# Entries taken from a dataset
================================

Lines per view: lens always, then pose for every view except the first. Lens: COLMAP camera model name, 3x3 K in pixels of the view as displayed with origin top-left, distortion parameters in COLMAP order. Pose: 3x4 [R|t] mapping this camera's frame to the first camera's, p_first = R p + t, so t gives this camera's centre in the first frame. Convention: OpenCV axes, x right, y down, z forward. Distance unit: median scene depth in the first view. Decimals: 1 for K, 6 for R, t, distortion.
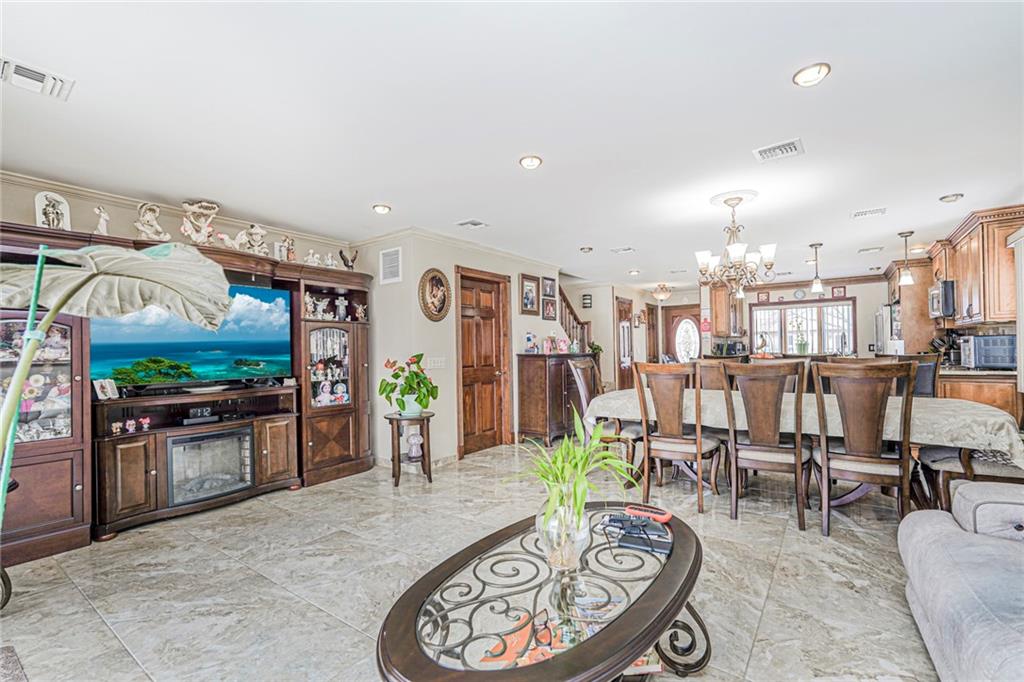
lens RADIAL K [[450.6, 0, 510.3], [0, 450.6, 345.2], [0, 0, 1]] dist [-0.017367, 0.008653]
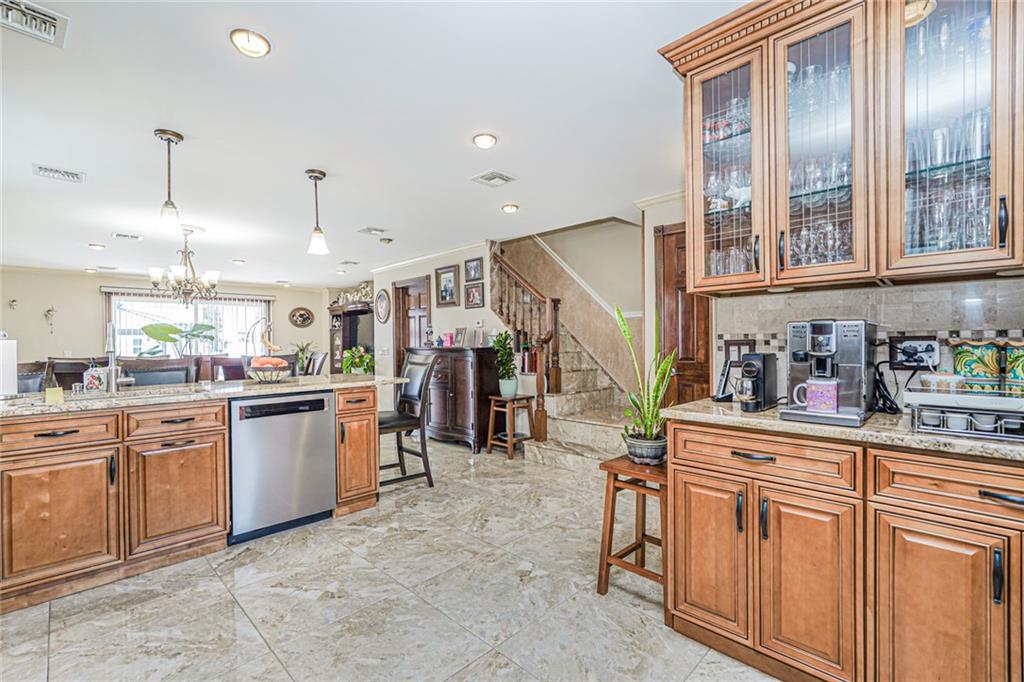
lens RADIAL K [[450.6, 0, 512.6], [0, 450.6, 344.8], [0, 0, 1]] dist [-0.017367, 0.008653]
pose [[-0.146660, 0.023227, -0.988914, 0.997170], [0.022495, 0.999544, 0.020141, -0.002097], [0.988931, -0.019292, -0.147116, 1.292787]]
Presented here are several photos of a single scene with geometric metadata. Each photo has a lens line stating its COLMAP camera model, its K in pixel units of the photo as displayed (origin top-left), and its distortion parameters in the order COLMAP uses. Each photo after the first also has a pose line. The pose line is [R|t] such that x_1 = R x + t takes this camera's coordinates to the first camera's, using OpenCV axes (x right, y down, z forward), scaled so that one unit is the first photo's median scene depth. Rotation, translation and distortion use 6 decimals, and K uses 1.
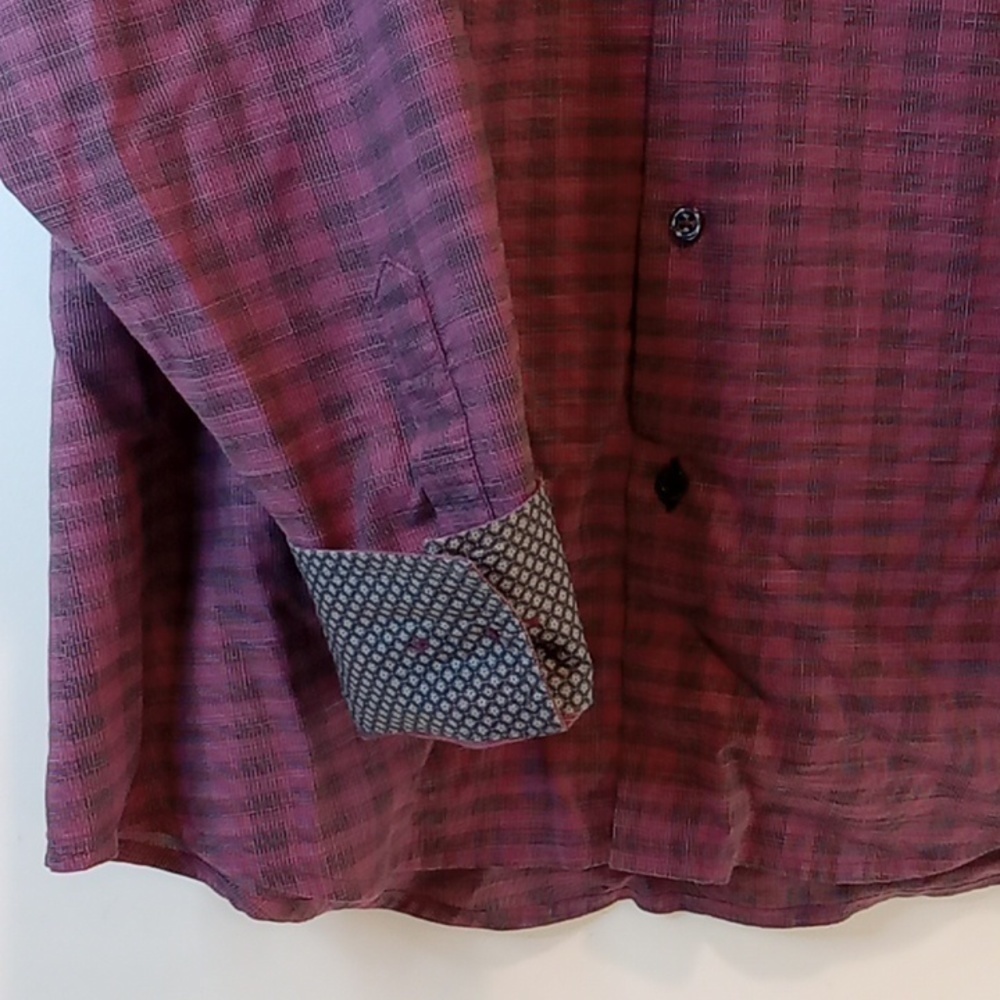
lens RADIAL K [[1664.7, 0, 518.8], [0, 1664.7, 514.5], [0, 0, 1]] dist [0.080757, -0.586653]
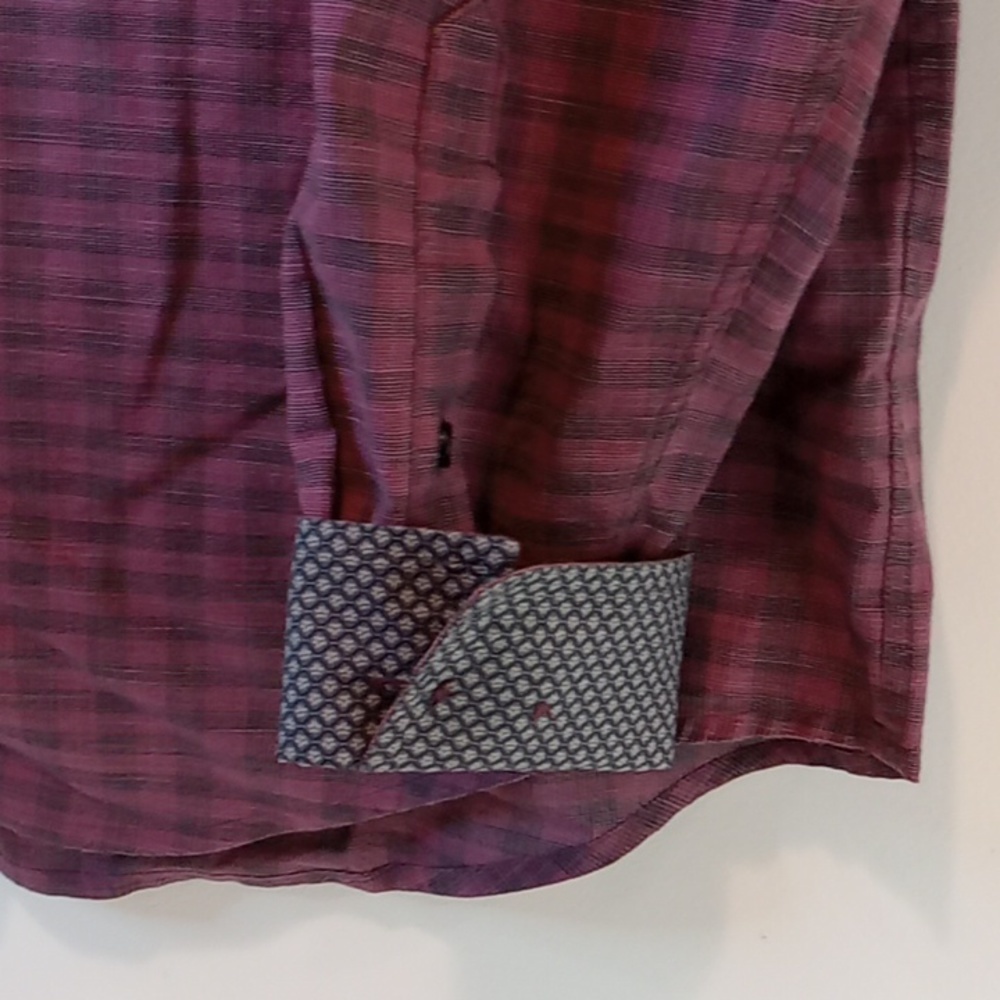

================================

# Task item
Transcribe the entries word for word, starting at the beginning and ending at the line that contains "345.2], [0, 0, 1]] dist [-0.017367, 0.008653]", with that line included. Leave the pictures out of your answer.

# Task response
Lines per view: lens always, then pose for every view except the first. Lens: COLMAP camera model name, 3x3 K in pixels of the view as displayed with origin top-left, distortion parameters in COLMAP order. Pose: 3x4 [R|t] mapping this camera's frame to the first camera's, p_first = R p + t, so t gives this camera's centre in the first frame. Convention: OpenCV axes, x right, y down, z forward. Distance unit: median scene depth in the first view. Decimals: 1 for K, 6 for R, t, distortion.
lens RADIAL K [[450.6, 0, 510.3], [0, 450.6, 345.2], [0, 0, 1]] dist [-0.017367, 0.008653]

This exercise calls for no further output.